Rechtbank Midden-Nederland

Datum uitspraak
8 juni 2016
Publicatiedatum
28 juni 2016
Zaaknummer
4636953 UC EXPL 15-18496 JES/1267
Instantie
Rechtbank Midden-Nederland
Type
Uitspraak
Procedures
  • Eerste aanleg - enkelvoudig
Vindplaatsen
  • Rechtspraak.nl
AI samenvatting door LexboostAutomatisch gegenereerd

Geschil over loon tijdens ziekte en cao-uitleg in de schoonmaakbranche

In deze zaak vordert eiser, een schoonmaker, betaling van achterstallig loon en een eindejaarsuitkering van zijn werkgever, Volendammer Schoonmaakbedrijf Succes B.V., na een periode van ziekte. Eiser is op 6 juli 2009 in dienst getreden en is op 22 februari 2011 wegens ziekte uitgevallen. Hij stelt dat Succes niet het loon heeft doorbetaald waar hij recht op heeft volgens zijn arbeidsovereenkomst en de geldende cao. De kantonrechter moet beoordelen of Succes aan zijn verplichtingen heeft voldaan, waarbij de arbeidsomvang, het dagloon en de opbouw van vakantiedagen ter discussie staan.

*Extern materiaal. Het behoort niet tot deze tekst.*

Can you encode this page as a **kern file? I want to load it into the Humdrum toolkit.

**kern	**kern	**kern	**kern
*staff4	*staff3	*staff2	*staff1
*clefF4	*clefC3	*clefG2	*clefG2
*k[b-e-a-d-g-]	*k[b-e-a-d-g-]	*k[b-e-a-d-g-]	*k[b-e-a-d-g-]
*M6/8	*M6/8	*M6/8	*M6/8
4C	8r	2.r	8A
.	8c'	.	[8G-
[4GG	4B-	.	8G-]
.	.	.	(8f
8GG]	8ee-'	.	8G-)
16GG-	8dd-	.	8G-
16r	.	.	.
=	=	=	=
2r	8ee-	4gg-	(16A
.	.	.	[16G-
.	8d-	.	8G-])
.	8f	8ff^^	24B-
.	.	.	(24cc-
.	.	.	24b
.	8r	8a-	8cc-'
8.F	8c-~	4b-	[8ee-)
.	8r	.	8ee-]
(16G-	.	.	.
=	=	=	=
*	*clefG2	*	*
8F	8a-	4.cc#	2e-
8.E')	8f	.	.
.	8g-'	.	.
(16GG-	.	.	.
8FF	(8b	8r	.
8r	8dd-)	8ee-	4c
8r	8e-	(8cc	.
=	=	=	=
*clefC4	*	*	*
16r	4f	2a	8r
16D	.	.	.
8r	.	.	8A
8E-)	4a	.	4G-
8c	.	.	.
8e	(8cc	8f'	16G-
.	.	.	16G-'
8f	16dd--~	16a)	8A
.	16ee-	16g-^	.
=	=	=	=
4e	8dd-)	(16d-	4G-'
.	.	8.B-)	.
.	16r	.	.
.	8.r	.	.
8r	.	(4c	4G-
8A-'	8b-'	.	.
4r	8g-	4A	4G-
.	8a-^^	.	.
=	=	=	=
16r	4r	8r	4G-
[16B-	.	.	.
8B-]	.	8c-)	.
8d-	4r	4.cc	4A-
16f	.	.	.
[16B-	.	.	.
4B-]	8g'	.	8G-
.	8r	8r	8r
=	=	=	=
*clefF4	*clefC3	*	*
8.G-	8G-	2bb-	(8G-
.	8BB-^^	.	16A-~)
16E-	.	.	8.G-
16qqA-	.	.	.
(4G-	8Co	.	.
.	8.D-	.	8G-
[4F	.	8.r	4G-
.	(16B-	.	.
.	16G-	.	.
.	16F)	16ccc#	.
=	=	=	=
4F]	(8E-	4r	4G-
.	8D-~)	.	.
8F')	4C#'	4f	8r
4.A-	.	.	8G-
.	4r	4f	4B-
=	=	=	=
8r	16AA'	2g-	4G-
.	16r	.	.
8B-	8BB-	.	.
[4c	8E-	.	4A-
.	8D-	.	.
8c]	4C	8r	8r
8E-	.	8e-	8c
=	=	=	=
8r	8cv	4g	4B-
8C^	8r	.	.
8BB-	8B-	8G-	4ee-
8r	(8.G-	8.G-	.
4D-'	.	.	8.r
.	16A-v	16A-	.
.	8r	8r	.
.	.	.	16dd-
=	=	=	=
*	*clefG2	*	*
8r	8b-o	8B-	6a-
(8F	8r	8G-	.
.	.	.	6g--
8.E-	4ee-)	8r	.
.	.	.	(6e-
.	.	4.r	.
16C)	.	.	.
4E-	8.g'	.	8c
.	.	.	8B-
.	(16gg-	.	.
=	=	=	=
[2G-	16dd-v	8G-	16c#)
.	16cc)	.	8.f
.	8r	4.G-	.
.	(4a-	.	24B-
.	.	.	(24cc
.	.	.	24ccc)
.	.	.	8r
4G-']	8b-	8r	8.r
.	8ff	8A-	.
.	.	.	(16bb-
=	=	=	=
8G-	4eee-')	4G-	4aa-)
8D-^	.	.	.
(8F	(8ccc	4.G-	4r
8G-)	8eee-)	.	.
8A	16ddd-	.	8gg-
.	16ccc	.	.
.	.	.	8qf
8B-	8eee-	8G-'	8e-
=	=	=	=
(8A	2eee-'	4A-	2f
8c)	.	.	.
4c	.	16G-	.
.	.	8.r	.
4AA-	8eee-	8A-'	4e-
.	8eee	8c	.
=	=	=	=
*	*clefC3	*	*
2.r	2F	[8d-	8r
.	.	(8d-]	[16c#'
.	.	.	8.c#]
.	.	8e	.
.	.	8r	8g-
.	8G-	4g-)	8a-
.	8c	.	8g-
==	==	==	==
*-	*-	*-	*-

De kantonrechter overweegt dat de cao bepalend is voor de uitkering van loon bij ziekte. Eiser stelt dat hij meer uren heeft gewerkt dan de 38 uur per week die Succes hanteert, maar de kantonrechter oordeelt dat hij onvoldoende bewijs heeft geleverd voor deze claim. De werkgever heeft de uitkering van 90% van het loon tijdens ziekte correct berekend, aangezien eiser op de eerste ziektedag nog geen twee jaar in dienst was. Ook de opbouw van vakantiedagen wordt besproken, waarbij de kantonrechter concludeert dat eiser in 2011 geen vakantiedagen heeft opgebouwd volgens de cao.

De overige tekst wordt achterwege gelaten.